Genome Sequence of Saccharopolyspora erythraea D, a Hyperproducer of Erythromycin.

Saccharopolyspora erythraea is a Gram-positive bacterium that can produce antibiotics. However, this microorganism must often be genetically improved for higher production before it can be used in an industrial setting. Here, we report the whole-genome sequence of the industrial hyperproducer strong mutator Saccharopolyspora erythraea strain D.

GENOME ANNOUNCEMENT

Saccharopolyspora erythraea is a soil dwelling, Gram-positive, GC-rich bacterium originally identified as Streptomyces erythraeus, but it was later assigned to the genus Saccharopolyspora (1). S. erythraea, as an excellent producer, produces a large number of secondary metabolites with biological activities, including some used as antibiotics. However, this microorganism must often be genetically improved for higher production before it can be used in an industrial setting. Historically, strain improvement has been empirically carried out by multiple rounds of random mutagenesis and screening (2). More recently, these rational strain improvement strategies benefit from the support of genomic, transcriptomic, proteomic, and metabolomic technologies (3–6). Since 2007, when the complete genome sequence of S. erythraea strain NRRL 23338 was completed (7), many researchers analyzed the difference between NRRL 23338 and mutants at the genome and transcriptome level using microarray and comparative genomics technologies, as well as other methods (8–12). The whole-genome sequencing of S. erythraea will help scientists to better understand the regulation of the erythromycin biosynthesis pathway and its relationship to other genes, which will in turn allow for more sophisticated strategies for improving the production of erythromycin. According to the Genomes OnLine Database (GOLD) (13), genome sequencing of the industrial hyperproducer strain of this organism has not been done yet, and there is only one completed and one draft sequence available for S. erythraea, specifically, that of the model strain S. erythraea NRRL 23338. Here, we report the whole-genome sequence of the industrial hyperproducer strong mutator S. erythraea D. The analysis of the sequence may help us to gain further insight into the overall genetic variation in S. erythraea and to understand the mechanism of its high production of erythromycin in order to investigate strategies for further improving the strain.

Genome sequencing was performed using the Roche GS Junior technology. Roche 454-GS Junior generated 167,320 reads (average length, ~519 nucleotides) that provided ~10× coverage of the entire genome. Several assembly procedures were applied, and manual editing was performed with the 454-GS Junior data. The genome was annotated using the IGS Annotation Engine (14), and the NCBI Prokaryotic Genomes Annotation Pipeline (PGAP) 2.0 was employed for submission (http://www.ncbi.nlm.nih.gov/genome/annotation_prok/).
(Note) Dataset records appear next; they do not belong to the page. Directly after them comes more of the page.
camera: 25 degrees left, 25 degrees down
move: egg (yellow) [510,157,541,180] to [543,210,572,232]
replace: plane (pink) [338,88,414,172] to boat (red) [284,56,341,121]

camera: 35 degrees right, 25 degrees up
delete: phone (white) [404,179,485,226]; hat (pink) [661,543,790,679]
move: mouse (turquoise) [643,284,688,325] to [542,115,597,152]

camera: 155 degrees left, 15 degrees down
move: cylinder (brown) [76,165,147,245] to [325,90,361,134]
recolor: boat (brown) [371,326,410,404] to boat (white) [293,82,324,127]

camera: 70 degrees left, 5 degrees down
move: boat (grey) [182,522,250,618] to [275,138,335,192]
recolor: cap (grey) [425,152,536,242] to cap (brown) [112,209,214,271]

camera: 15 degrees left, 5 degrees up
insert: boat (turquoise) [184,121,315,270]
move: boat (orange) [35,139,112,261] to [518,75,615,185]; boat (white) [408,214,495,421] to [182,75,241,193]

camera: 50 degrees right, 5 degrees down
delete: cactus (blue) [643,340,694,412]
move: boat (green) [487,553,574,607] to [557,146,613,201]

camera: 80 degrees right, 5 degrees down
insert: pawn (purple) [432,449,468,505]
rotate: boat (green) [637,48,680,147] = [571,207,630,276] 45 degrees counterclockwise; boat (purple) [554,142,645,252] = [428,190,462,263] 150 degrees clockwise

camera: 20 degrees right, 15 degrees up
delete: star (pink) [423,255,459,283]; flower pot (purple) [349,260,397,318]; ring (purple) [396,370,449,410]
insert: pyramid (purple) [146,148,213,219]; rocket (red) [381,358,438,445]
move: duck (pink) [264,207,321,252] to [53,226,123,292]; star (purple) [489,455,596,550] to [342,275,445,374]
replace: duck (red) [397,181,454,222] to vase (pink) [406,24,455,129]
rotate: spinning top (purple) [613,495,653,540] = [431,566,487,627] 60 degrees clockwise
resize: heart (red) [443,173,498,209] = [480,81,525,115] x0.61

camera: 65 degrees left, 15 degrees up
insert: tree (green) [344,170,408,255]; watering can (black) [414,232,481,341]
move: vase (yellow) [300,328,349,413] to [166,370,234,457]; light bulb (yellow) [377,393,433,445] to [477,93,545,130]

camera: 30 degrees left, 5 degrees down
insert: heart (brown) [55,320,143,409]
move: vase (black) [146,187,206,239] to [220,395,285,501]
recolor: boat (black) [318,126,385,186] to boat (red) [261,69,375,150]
The final assembly contains 384 contigs, with an N50 contig length of 37,346 bp; the largest contigs assembled measure 152,774 bp. The genome of S. erythraea D is composed of 79,374,806 bp, with an average G+C content of 71.23%. Compared with NRRL 23338, 304 high-confidence mutations were found, in which 100 nonsense mutations are located in a coding region, 141 sense mutations are located in a coding region, and there is one small fragment insertion/deletion, 59 mutations, and three small fragment insertions/deletions located in a noncoding region.

A more-detailed comparative analysis of this genome with those of other mutant and NRRL 23338 strains will provide further insight into the specific properties of this high producer of erythromycin.

Nucleotide sequence accession numbers.

This whole-genome shotgun project has been deposited in DDBJ/EMBL/GenBank under the accession no. AVCN00000000. The version described in this paper is the first version, AVCN01000000.